Une semaine après une réunion à huis clos durant laquelle 11 des 15 membres s’étaient désolidarisés d’une déclaration alarmante concernant la situation dans les provinces d'Idleb et Hama, la fracture ne s’est pas résorbée.

Mark Lowcock, chef de l’humanitaire à l’ONU, a dressé un tableau effrayant. Au nord-ouest de la Syrie, 3 millions de personnes vivent dans la zone dite de désescalade, mais où le conflit est en fait de plus en plus violent.

On y recense 180 000 nouveaux déplacés ces trois dernières semaines. « Si beaucoup ont rejoint des camps, plus de 80 000 personnes n’ont eu nulle part où aller, s’installant dans des zones vides ou se réfugiant dans les bosquets. »

Les infrastructures vitales sont aussi touchées, ajoute Mark Lowcock : « Depuis le 28 avril, au moins 18 établissements de santé ont été endommagés ou détruits par des frappes aériennes, des bombardements et autres combats. »

Des dizaines d’écoles, parfois détruites, ont aussi fermé. Mark Lowcock se demande qui est responsable et Karen Pierce, ambassadrice britannique, lui répond :

« Puisque nous savons que la Russie et la Syrie sont les seuls à avoir des avions survolant la région, la réponse aux questions de M. Lowcock est-elle que ce sont les forces aériennes russes et syriennes qui bombardent ? »

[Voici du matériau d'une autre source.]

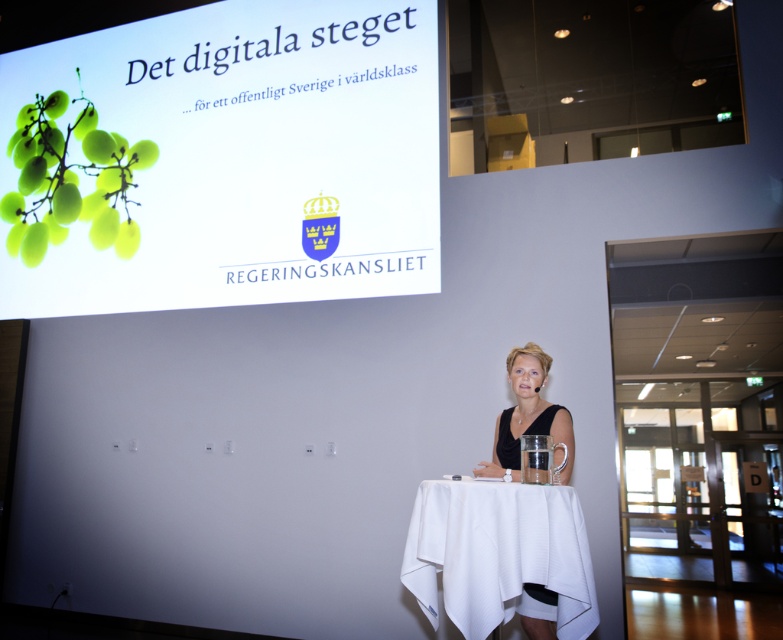
Question: Which point appears farthest from the camera in this image?

Choices:
 (A) (531, 404)
 (B) (565, 488)
 (C) (247, 141)
 (D) (511, 410)

Answer: (C)

Question: Does green matte grapes at upper left lie behind matte black dress at center?

Choices:
 (A) yes
 (B) no

Answer: (A)

Question: Which object is positioned farthest from the matte black dress at center?

Choices:
 (A) green matte grapes at upper left
 (B) white paper at upper left

Answer: (A)

Question: Is green matte grapes at upper left closer to camera compared to matte black woman at center?

Choices:
 (A) no
 (B) yes

Answer: (A)

Question: Estimate the real-world distances between objects in this image. Which object is farther from the green matte grapes at upper left?

Choices:
 (A) white cloth-covered table at center
 (B) matte black woman at center
 (C) matte black dress at center
 (D) white paper at upper left

Answer: (C)

Question: Is white cloth-covered table at center to the left of matte black woman at center from the viewer's perspective?

Choices:
 (A) no
 (B) yes

Answer: (B)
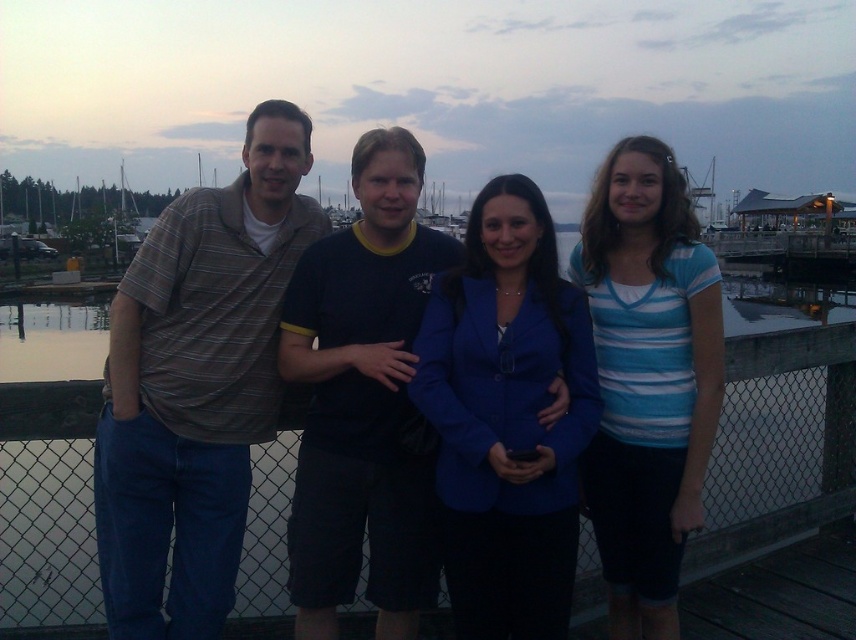
You are standing at the point with coordinates point (399, 161) and want to walk towards the point with coordinates point (138, 604). Which direction should you move?

You should move forward because point (138, 604) is in front of point (399, 161).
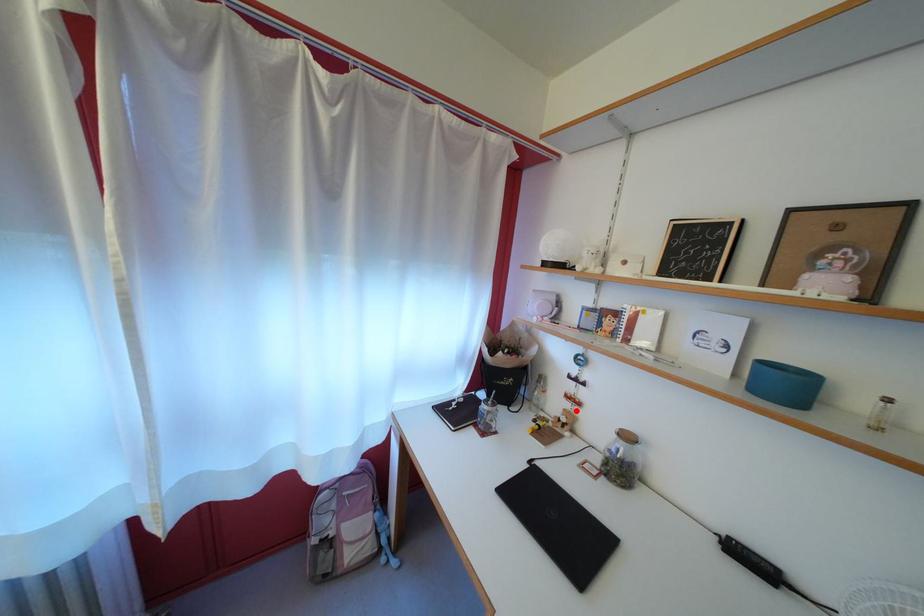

L’ambassadeur syrien Bachar al-Jaafari rétorque qu’il est du devoir de son pays de lutter contre les groupes terroristes :

« Il n’y a pas d’attaque au hasard sur des civils à Idleb. Il y a des opérations militaires conduites par les forces armées syriennes et leurs alliés contre des groupes désignés comme terroristes par le Conseil de sécurité. »

L’échange est tendu, et s’achève sur un sentiment d’impuissance du Conseil de sécurité.